# ClassyPose: A Machine-Learning Classification Model for Correct Ligand Pose Selection

Please cite: Tran-Nguyen, V.K., Camproux, A.C. & Taboureau, O. ClassyPose: A Machine-Learning Classification Model for Ligand Pose Selection Applied to Virtual Screening in Drug Discovery.

The **protocol-env** environment has to be set up beforehand.

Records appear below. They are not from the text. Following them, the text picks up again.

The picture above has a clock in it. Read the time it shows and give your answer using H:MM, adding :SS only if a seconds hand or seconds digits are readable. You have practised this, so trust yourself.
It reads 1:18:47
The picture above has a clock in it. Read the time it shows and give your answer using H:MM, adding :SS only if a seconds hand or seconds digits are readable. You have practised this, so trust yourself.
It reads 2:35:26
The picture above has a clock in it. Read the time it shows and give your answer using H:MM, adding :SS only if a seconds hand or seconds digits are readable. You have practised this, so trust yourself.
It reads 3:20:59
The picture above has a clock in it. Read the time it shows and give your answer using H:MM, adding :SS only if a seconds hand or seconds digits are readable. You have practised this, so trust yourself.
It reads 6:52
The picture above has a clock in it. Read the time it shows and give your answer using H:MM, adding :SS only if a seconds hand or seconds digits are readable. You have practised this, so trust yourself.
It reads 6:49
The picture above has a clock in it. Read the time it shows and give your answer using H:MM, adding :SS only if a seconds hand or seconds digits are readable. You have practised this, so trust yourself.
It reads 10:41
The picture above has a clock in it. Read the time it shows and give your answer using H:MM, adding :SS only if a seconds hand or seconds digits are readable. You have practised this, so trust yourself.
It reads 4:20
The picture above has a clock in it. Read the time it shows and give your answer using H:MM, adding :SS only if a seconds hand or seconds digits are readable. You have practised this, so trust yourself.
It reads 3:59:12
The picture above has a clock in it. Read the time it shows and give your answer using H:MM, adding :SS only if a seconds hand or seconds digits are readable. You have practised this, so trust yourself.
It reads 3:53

To do this, please use the file **protocol-env.yml** in our **MLSF-protocol** repository: https://github.com/vktrannguyen/MLSF-protocol.

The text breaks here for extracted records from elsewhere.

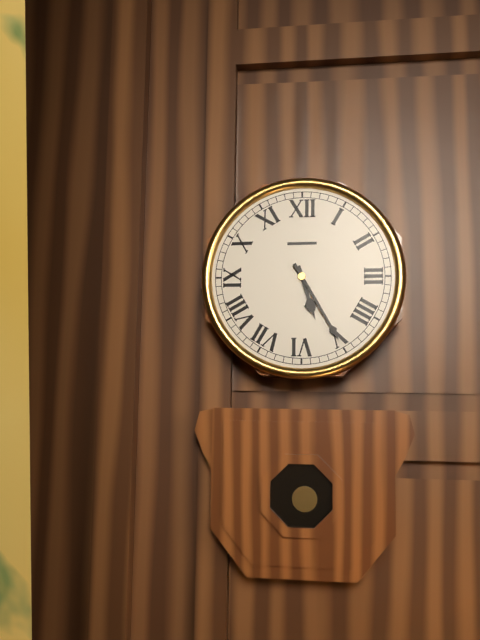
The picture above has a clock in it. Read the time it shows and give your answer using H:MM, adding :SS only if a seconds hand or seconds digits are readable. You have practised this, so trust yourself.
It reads 5:25
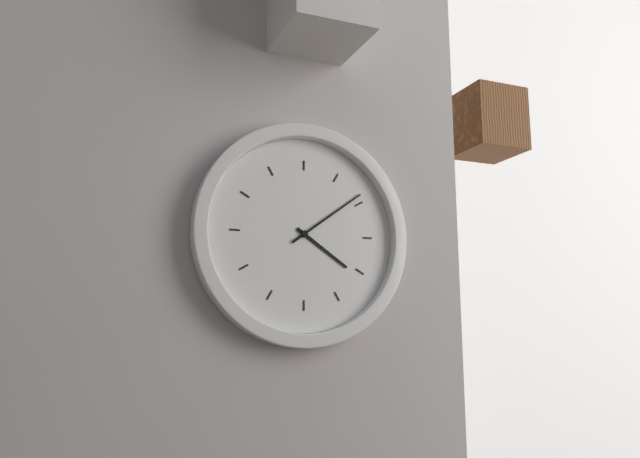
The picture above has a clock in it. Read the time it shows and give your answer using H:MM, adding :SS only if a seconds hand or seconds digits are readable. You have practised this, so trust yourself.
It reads 4:09
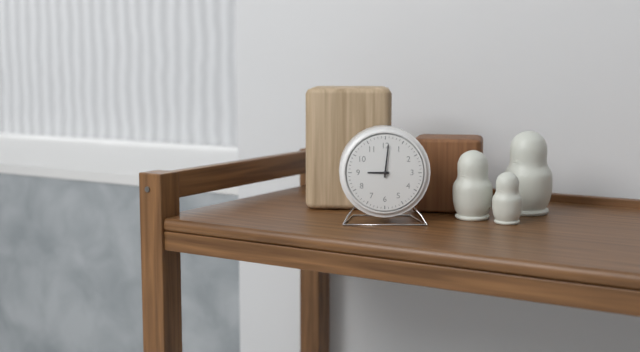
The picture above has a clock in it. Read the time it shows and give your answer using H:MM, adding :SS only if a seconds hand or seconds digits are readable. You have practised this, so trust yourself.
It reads 9:01
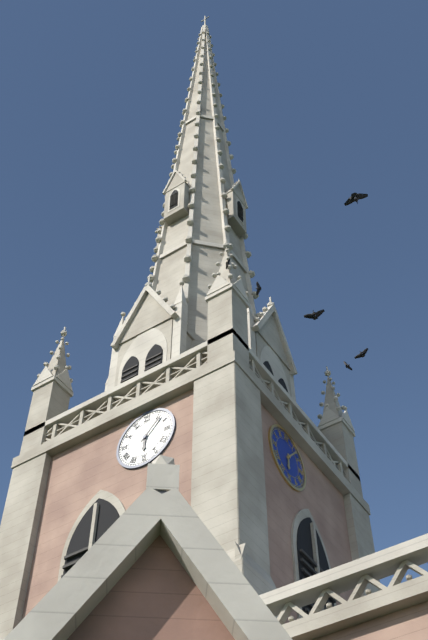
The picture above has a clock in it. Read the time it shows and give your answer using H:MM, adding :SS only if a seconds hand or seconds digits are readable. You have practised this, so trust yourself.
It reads 6:07
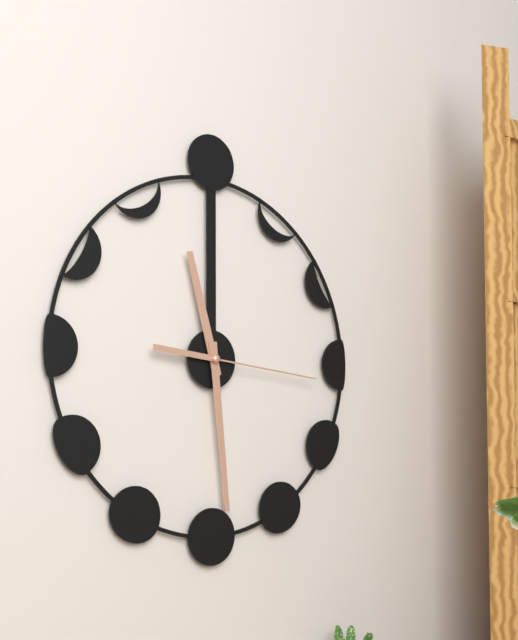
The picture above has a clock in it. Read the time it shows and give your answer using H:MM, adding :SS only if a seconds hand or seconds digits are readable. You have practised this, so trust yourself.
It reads 11:29:16
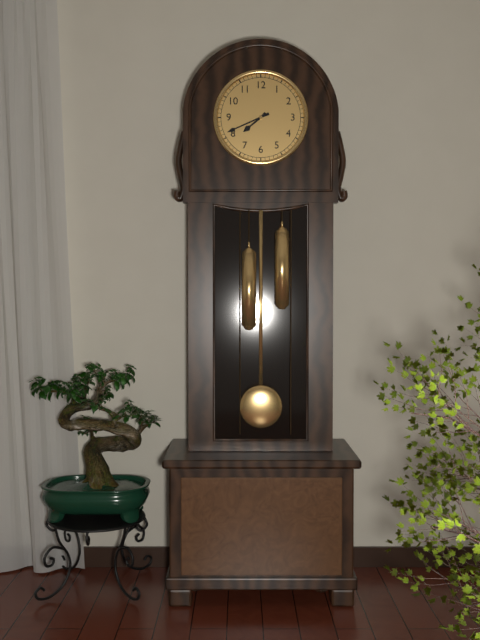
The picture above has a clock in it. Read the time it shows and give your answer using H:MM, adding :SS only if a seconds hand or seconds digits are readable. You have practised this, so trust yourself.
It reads 7:41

### Step 1: Calling all Python dependencies 

In [None]:
import os
import numpy as np
import pandas as pd
import oddt
import oddt.pandas as opd
from sklearn.svm import SVC

### Step 2: Loading CSV data files for training and test sets 

**1. For the pose selection/classification task**: where the **Real Class of the pose** (good or bad pose) is already known

In [None]:
train_data = pd.read_csv("Pathway_to_the_training_data_file_:_training_data_poses.csv")
Train_Class = train_data['Classification']
test_data = pd.read_csv("Pathway_to_the_test_data_file")
Test_Class = test_data['Classification']

**2. For the virtual screening task**: where the **Real Class of the pose** (good or bad pose) is not known

Attention: here we consider the **Real Class of the pose**, **not** the Real Class of the screened molecule (active or inactive/decoy)

In [None]:
train_data = pd.read_csv("Pathway_to_the_training_data_file_:_training_data_poses.csv")
Train_Class = train_data['Classification']
test_data = pd.read_csv("Pathway_to_the_test_data_file")

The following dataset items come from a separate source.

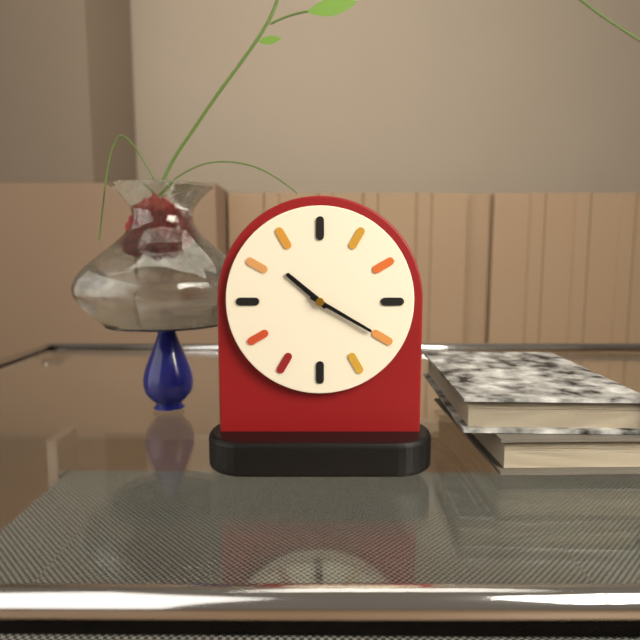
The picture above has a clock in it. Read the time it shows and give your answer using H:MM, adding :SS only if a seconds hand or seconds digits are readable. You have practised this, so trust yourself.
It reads 10:20
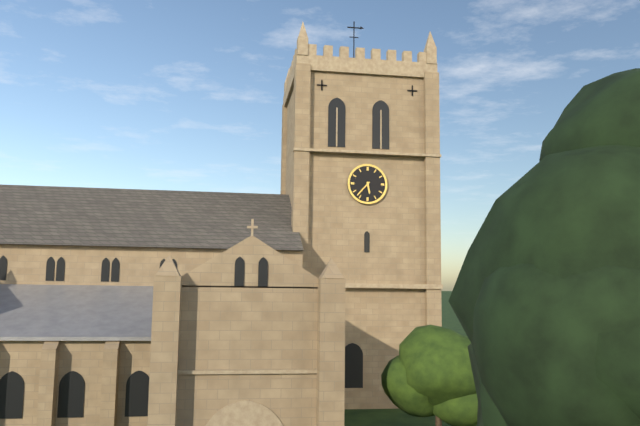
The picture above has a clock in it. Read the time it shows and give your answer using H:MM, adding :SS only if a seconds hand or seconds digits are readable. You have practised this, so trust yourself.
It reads 5:37
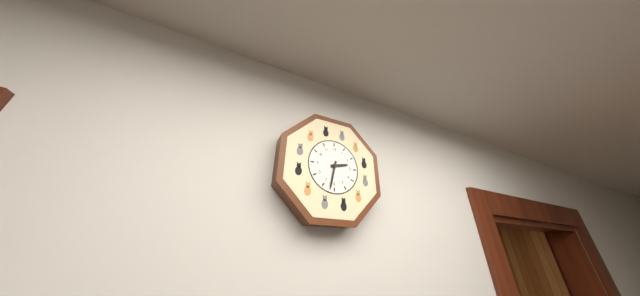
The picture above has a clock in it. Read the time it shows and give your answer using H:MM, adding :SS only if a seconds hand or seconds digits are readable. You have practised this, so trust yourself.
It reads 2:32
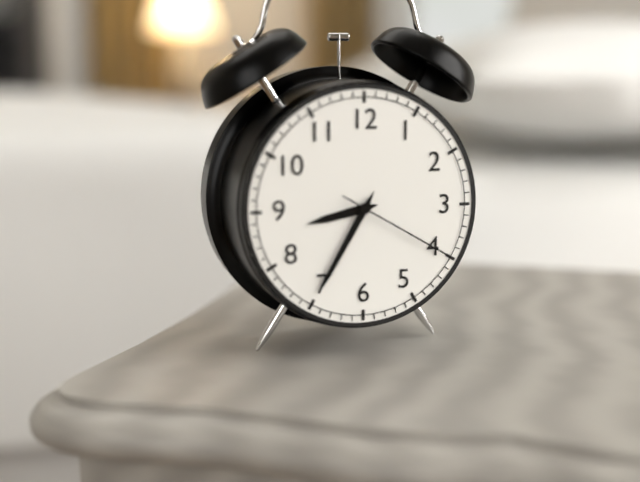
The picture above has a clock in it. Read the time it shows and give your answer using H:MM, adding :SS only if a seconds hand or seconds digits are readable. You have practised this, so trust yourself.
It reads 8:35:20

### Step 3: Loading PLEC fingerprints of training and test data 

In [None]:
d_train_csv = pd.read_csv('Pathway_to_the_PLEC_fingerprints_of_training_data_:_training_data_PLEC.csv', header=None)
d_test_csv = pd.read_csv('Pathway_to_the_PLEC_fingerprints_of_test_data', header=None)

### Step 4: Training and applying ClassyPose

**1. For the pose selection/classification task**: where the **Real Class of the pose** (good or bad pose) is already known

In [None]:
#Train ClassyPose on the training set poses:
svm_plec = SVC(degree = 3, kernel = "rbf", gamma = 'scale', probability = True)
svm_plec.fit(d_train_csv, Train_Class)

#Predict the Good Pose Probability for the test set poses:
prediction_test_svm_plec_prob = svm_plec.predict_proba(d_test_csv)
plec_result_svm  = pd.DataFrame({"Good_Pose_Prob": prediction_test_svm_plec_prob[:, 1], "Real_Class": Test_Class})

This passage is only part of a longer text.